(ACTIVITY): Pick up the RisingWave Labs story right after its final sentence and keep writing it.

(EXCERPT TO READ):
....

The Story of RisingWave Labs: Building the Future of Stream Processing

Not every great business starts with a founder’s clear vision of success. Sometimes, it begins with a problem that won’t let go. For Yingjun Wu, that problem was real-time data processing.

In a recent episode of Category Visionaries, Yingjun shared how his decade-long obsession with stream processing led him from academia to AWS, and eventually to founding RisingWave Labs. “Over the last ten years, my entire life is about stream processing, database systems,” he revealed.

The journey began during his PhD studies at the National University of Singapore, where he first grappled with the complexities of stream processing. But it was his time at AWS Redshift that crystallized the market opportunity. While building one of the world’s leading data warehouses, he noticed a critical limitation: batch processing alone wasn’t enough.

“Think about well, if you have a bank, it runs a query every single night so that you can see the result of yesterday, but you cannot see the result of, let’s say, last five minutes,” Yingjun explained. “So you cannot get a real time insight. So it’s really hard for people to make real time decisions based on real time data.”

This insight led to the founding of RisingWave Labs in early 2021. But rather than following the traditional enterprise software playbook, Yingjun took an engineer’s approach to building the company. The initial team consisted entirely of engineers, focusing on technical excellence over marketing.

“Last year we don’t really have any marketing person and what we have is basically engineers,” he shared. This technical-first approach paid off in unexpected ways. By building their system in Rust, a trending programming language, they attracted significant attention from the developer community.

The results speak for themselves. Within just 28 days, RisingWave Labs achieved over 5,000 deployments globally and established more than 100 long-running clusters. Their GitHub repository garnered approximately 5,000 stars, indicating strong developer interest.

....

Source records

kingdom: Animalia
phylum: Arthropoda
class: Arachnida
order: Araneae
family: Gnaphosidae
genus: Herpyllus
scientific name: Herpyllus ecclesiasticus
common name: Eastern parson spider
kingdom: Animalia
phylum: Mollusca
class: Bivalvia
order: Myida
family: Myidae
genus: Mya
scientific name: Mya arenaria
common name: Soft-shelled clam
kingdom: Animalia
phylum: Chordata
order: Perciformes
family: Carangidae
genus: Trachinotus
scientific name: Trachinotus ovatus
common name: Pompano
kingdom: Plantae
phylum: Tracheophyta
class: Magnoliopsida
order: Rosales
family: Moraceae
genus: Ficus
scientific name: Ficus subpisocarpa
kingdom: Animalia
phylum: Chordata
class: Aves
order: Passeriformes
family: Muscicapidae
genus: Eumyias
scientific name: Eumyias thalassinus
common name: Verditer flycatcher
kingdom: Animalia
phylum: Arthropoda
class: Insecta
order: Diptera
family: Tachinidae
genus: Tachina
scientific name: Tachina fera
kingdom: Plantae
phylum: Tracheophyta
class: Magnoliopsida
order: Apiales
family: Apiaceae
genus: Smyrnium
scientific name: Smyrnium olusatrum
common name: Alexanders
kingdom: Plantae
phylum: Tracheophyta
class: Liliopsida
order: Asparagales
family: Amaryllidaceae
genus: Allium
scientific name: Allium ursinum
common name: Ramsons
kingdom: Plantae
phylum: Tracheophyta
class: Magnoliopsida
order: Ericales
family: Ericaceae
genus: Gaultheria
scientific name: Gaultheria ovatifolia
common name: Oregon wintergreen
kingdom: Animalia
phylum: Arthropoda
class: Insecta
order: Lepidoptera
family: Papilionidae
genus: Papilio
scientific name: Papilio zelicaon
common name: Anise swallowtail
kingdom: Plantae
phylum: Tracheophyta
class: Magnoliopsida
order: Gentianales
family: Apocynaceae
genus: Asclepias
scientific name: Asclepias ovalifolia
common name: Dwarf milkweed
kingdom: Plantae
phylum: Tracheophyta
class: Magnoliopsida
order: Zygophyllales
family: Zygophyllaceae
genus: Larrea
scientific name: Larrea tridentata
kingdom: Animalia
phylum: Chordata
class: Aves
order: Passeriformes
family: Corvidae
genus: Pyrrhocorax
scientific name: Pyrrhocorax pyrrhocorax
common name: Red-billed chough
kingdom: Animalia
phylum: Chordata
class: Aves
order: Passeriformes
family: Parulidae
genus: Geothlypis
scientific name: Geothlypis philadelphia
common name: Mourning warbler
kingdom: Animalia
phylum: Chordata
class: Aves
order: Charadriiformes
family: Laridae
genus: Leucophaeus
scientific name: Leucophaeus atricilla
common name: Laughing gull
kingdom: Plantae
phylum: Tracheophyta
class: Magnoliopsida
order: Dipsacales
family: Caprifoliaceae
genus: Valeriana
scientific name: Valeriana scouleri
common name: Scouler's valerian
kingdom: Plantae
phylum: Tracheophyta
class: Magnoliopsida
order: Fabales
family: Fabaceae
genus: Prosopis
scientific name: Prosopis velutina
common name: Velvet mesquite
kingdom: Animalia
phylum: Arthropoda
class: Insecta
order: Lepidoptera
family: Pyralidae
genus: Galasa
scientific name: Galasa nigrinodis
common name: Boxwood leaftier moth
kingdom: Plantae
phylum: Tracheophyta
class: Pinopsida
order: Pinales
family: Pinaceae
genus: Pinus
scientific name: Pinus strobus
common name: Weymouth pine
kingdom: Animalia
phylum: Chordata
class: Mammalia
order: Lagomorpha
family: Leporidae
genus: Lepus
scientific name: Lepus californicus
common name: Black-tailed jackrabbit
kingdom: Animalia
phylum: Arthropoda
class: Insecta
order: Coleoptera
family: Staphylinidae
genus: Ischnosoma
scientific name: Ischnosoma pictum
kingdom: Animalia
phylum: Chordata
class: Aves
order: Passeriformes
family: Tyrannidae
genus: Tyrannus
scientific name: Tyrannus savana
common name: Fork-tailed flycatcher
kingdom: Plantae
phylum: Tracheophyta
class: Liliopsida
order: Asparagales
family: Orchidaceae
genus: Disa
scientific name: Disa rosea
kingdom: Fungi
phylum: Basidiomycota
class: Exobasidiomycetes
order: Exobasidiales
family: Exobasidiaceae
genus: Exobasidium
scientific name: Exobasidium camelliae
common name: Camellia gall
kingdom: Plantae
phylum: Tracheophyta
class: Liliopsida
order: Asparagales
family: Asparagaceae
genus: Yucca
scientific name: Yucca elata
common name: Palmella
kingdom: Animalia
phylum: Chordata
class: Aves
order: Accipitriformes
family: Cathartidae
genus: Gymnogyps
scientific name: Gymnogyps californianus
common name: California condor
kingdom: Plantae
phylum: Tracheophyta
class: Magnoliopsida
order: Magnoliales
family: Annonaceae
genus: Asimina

....

(RESULT FOR THIS EXERCISE):
But success brought its own challenges. “Every single people, every single user asking for different things,” Yingjun noted. With limited resources, they had to make tough choices about product direction. Some users wanted specific system integrations, others requested cloud platform support, and each request seemed equally urgent.

The solution came from an unexpected source: Amazon’s customer-obsessed culture. Having worked at AWS, Yingjun was deeply influenced by Jeff Bezos’s philosophy of focusing on customers rather than competitors. This principle helped RisingWave Labs maintain focus amid competing demands.

Looking ahead, Yingjun has a clear vision for RisingWave Labs’ future. “We hope that within the next three to five years when you talk to all customers, our customers should tell you that we are so customer obsessed,” he shared. Rather than chasing trendy technologies, they’re committed to becoming a leading force in stream processing.

“We want to be focused within the next three to five years probably. We are not spin across different domains. We will not do AI and we are not do RAM… We will have focus,” Yingjun emphasized. This dedication to their core mission – making real-time data processing accessible through familiar tools like SQL – sets RisingWave Labs apart in an industry often distracted by the next big thing.

It’s a vision grounded in practical experience and deep technical expertise, but ultimately focused on solving real customer problems. For RisingWave Labs, the future of stream processing isn’t about chasing buzzwords – it’s about making real-time insights accessible to every business that needs them.